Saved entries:
-.-.-
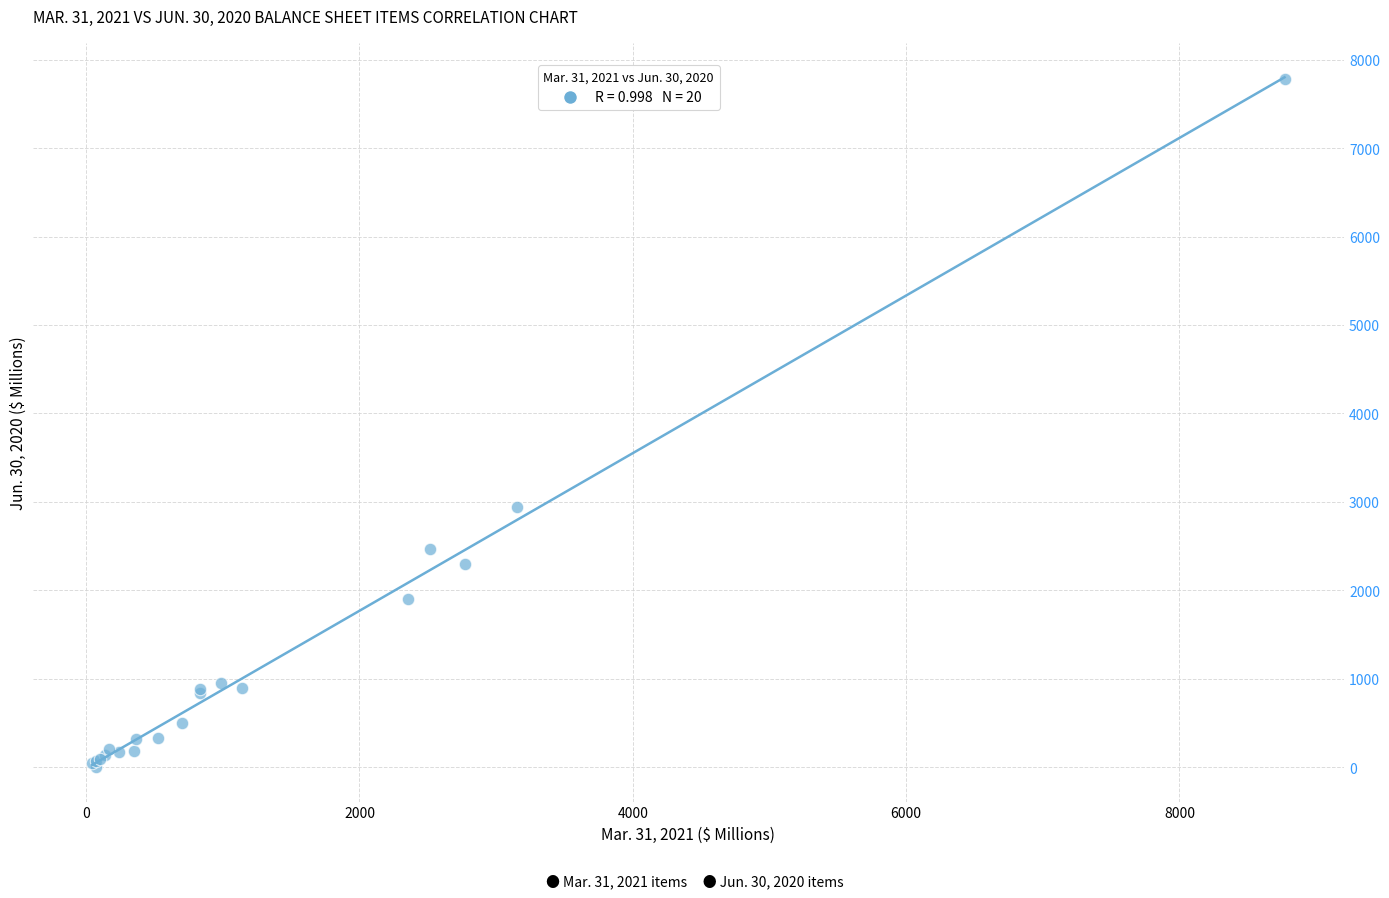

What Y value in the scatter plot is closest to 3888?

2945.1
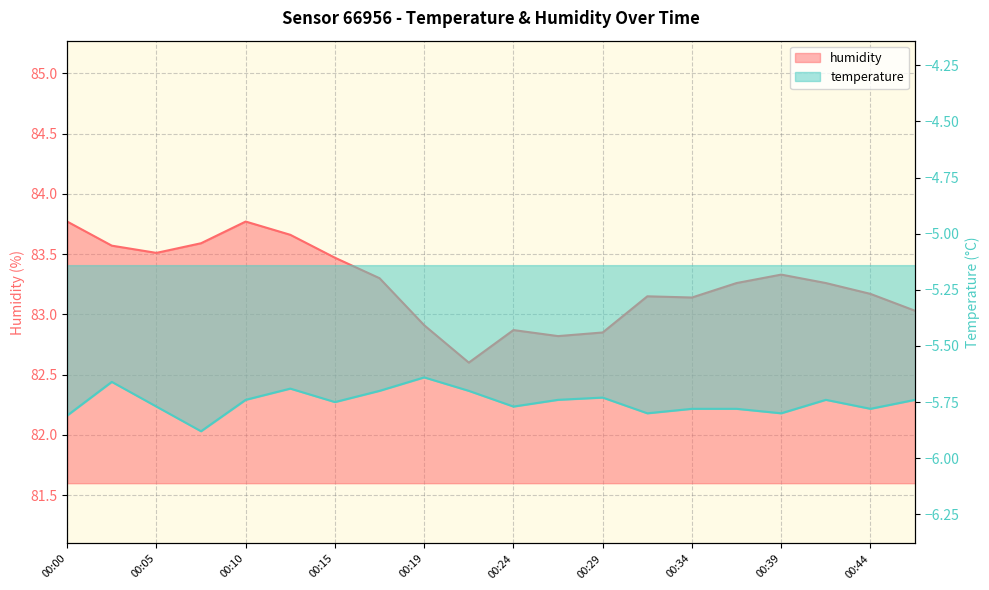

List the series in order of their overall mean, highest first.

humidity, temperature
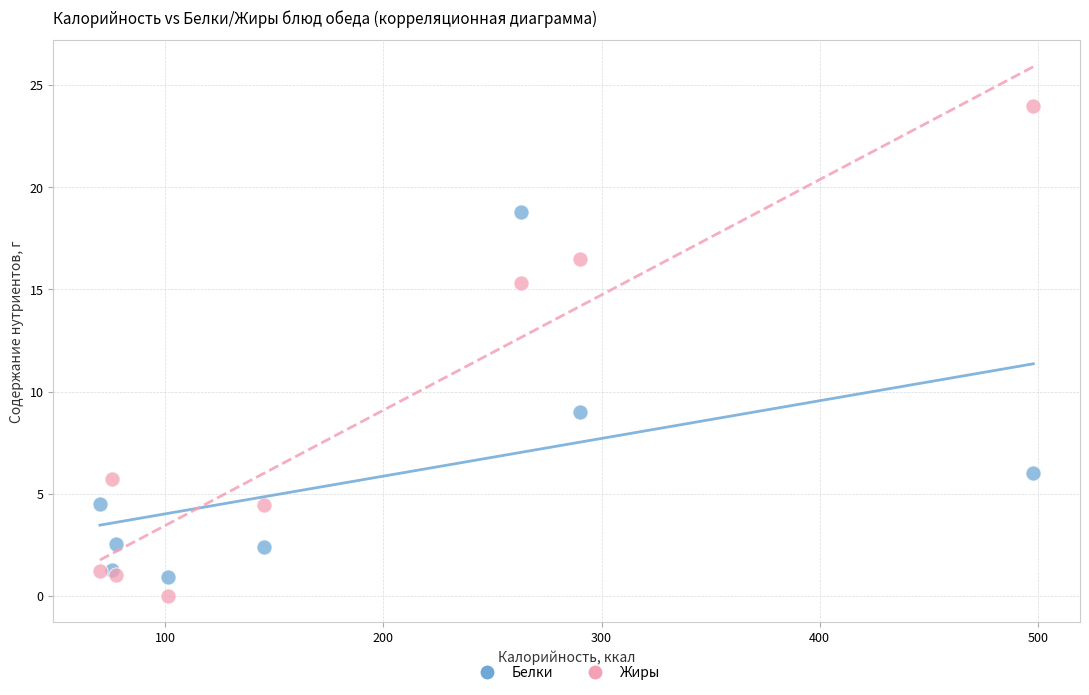

Which series contains the highest Y value?

Жиры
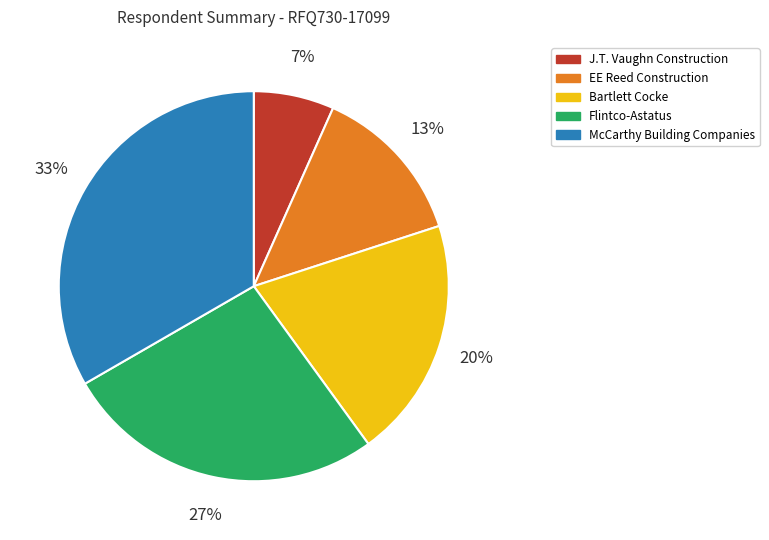

Which slice is the smallest?

J.T. Vaughn Construction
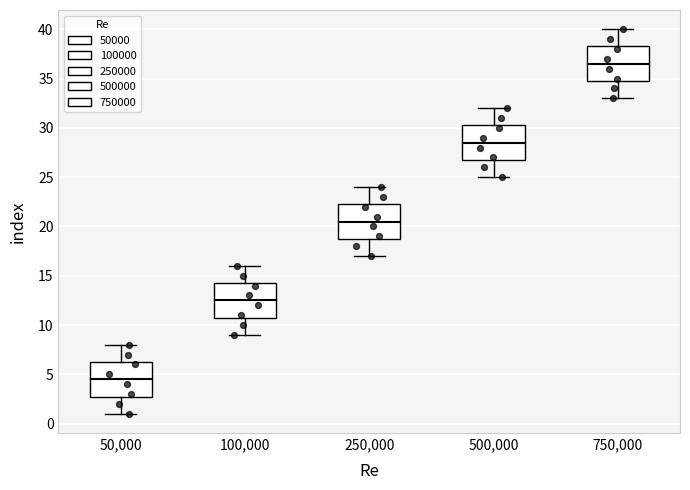

Which box's median line is the lowest?

50,000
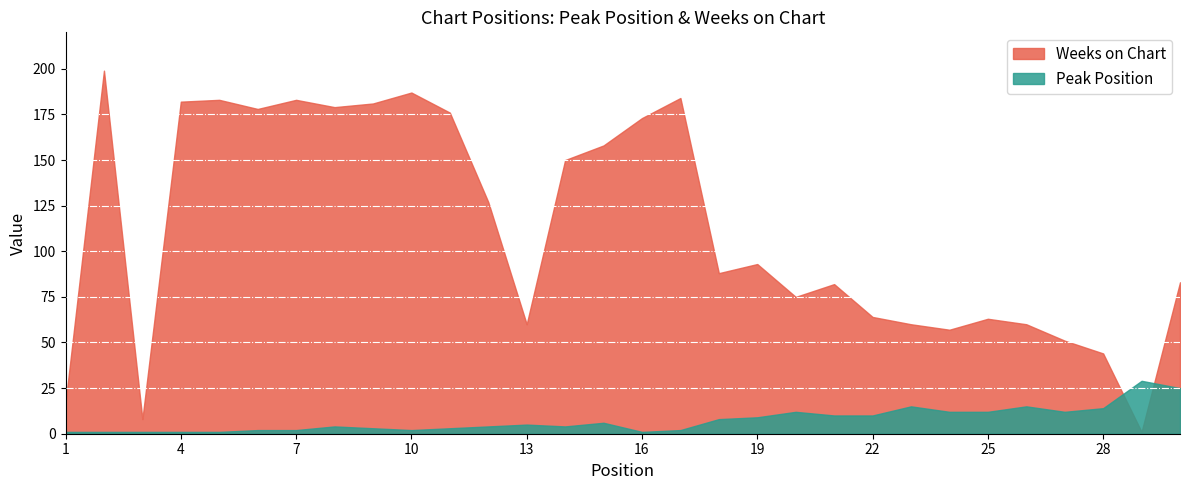

True or false: Peak Position and Weeks on Chart cross at least once.

True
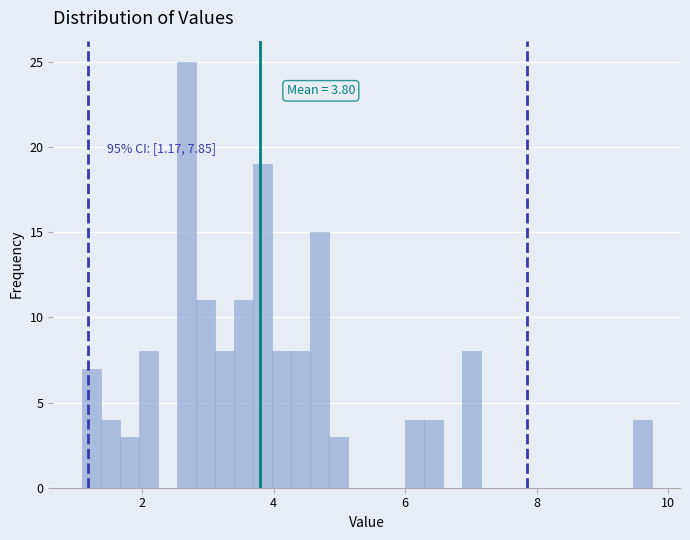

Around what value on the x-axis is the tallest bar? Give the approximate position of its centre, as read against the axis.

2.6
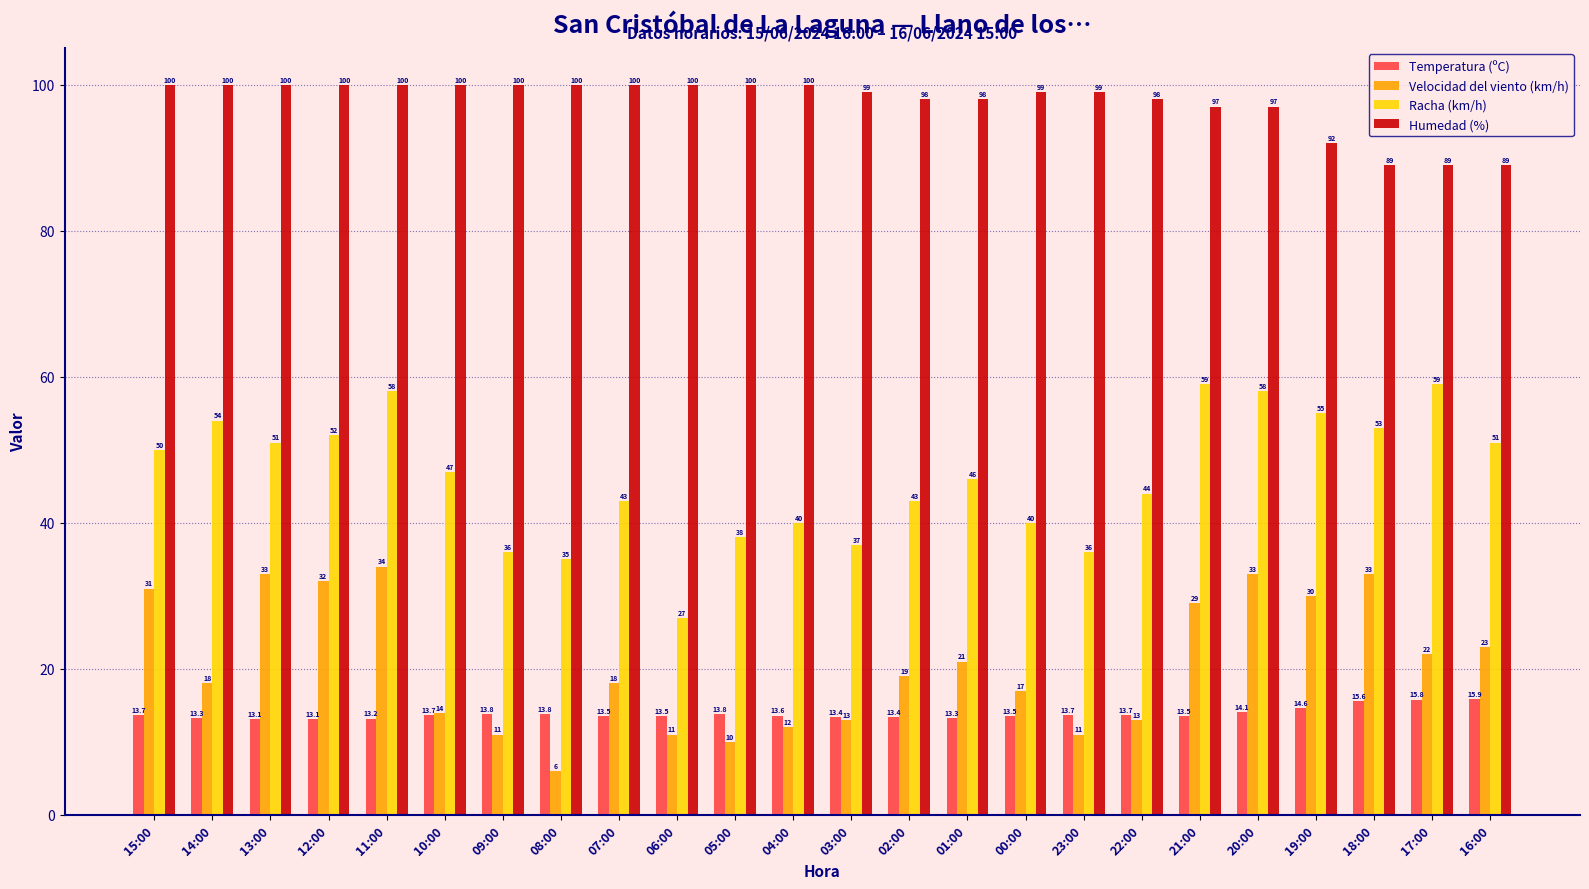

At which label does Temperatura (ºC) reach its peak?

16:00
-.-.-
## WHAT THE TASK REQUIRES
Reproduce the lines above with every instance of "Y value" changed to "vertical-axis value", keeping everything else unchanged and omitting the pictures.

## FINISHED TASK
What vertical-axis value in the scatter plot is closest to 3888?

2945.1

List the series in order of their overall mean, highest first.

humidity, temperature

Which series contains the highest vertical-axis value?

Жиры

Which slice is the smallest?

J.T. Vaughn Construction

Which box's median line is the lowest?

50,000

True or false: Peak Position and Weeks on Chart cross at least once.

True

Around what value on the x-axis is the tallest bar? Give the approximate position of its centre, as read against the axis.

2.6

At which label does Temperatura (ºC) reach its peak?

16:00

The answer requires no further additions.